Een kleine groep van Ottoonse kloosters ontvingen directe sponsoring van de keizer en de bisschoppen en produceerde een aantal schitterende middeleeuwse verluchte handschriften, de belangrijkste kunstvorm van de tijd. Corvey geproduceerd enkele van de eerste manuscripten, gevolgd door het scriptorium in Hildesheim na 1000. De beroemdste Ottoonse scriptorium was op het eiland abdij van Reichenau aan het Bodenmeer: vrijwel geen andere werken hebben het imago van de Ottoonse kunst als gevormd zoveel als de miniaturen die er ontstond. Een van de grootste Reichenau-werken was de Codex Egberti, met verhalende miniaturen van het leven van Christus, de eerste cyclus van dien aard, in een mix van stijlen, waaronder Karolingische tradities evenals sporen van insulaire en Byzantijnse invloeden. Andere bekende handschriften onder meer de Reichenau Evangeliary, de Liuther Codex, de perikopen van Henry II, de Bamberg Apocalypse en de Hitda Codex.

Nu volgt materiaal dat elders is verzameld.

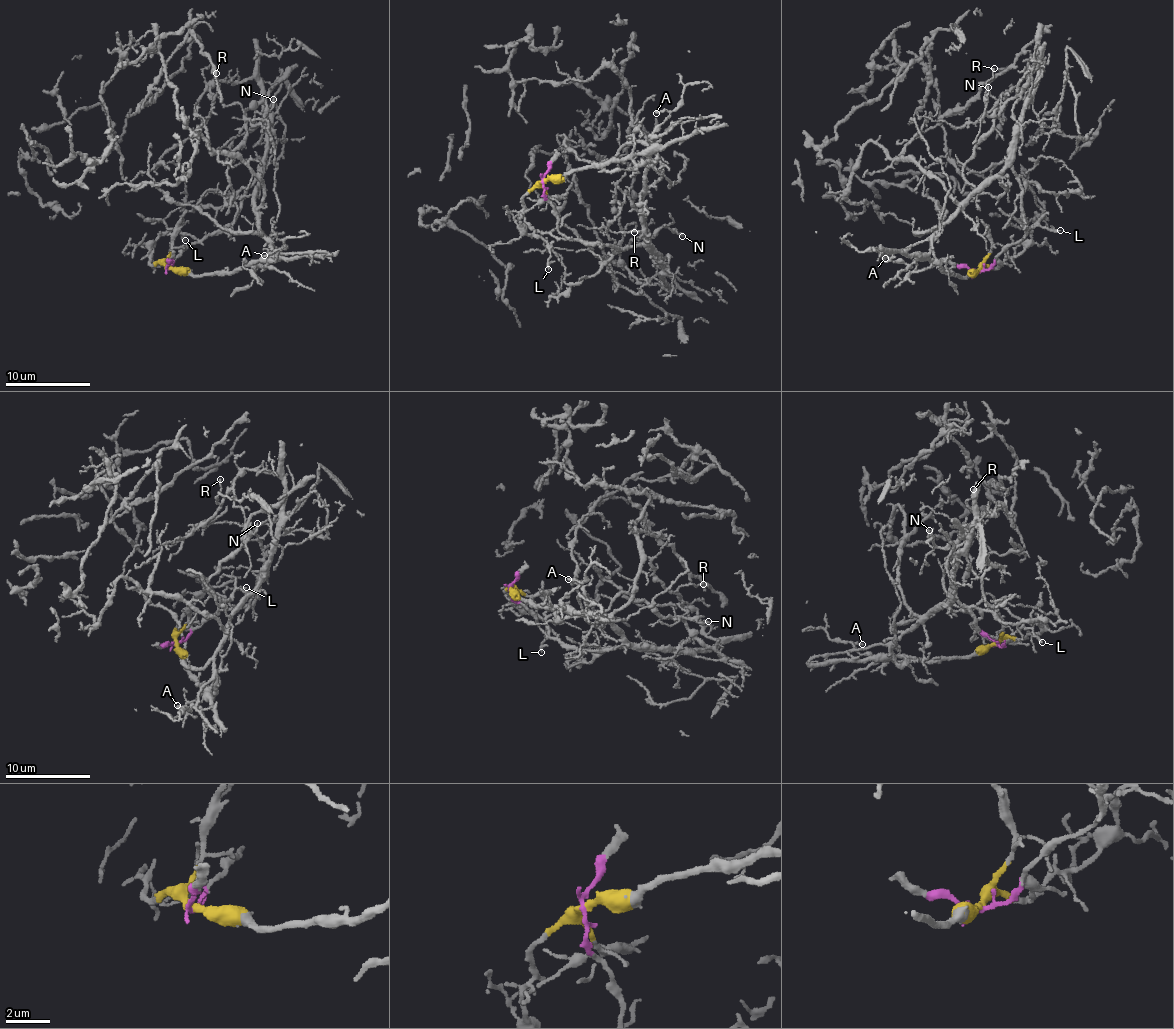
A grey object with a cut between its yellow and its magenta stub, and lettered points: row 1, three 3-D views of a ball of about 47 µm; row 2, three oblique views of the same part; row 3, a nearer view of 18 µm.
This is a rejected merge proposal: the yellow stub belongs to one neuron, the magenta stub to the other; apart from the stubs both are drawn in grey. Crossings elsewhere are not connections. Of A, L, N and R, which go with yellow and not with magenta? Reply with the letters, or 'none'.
A, L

Roswitha van Gandersheim kenmerkt de veranderingen die plaatsvonden tijdens de tijd. Zij was een non die bestaat uit vers en drama, gebaseerd op de klassieke werken van Terentius. De architectuur van de periode was ook vernieuwend en vormt een voorloper van de latere Romaanse bouwstijl.

Politiek, theorieën van de christelijke eenheid en rijk bloeide, evenals herleefde klassieke noties van keizerlijke grandeur in het Westen. Otto II had een Griekse vrouw, Theophano, en Byzantijnse iconografie trad het Westen. De Rijksappel werd een symbool van koninklijke macht en het Heilige Roomse keizers waren vertegenwoordigd, gekroond door Christus in de Byzantijnse mode. Het was te proberen om de "glorie dat was Rome" dat Otto III gemaakt herleven van de Eeuwige Stad en verhoogde zijn kapitaal in de Grieks-Romeinse wijze de ceremonie van de rechtbank.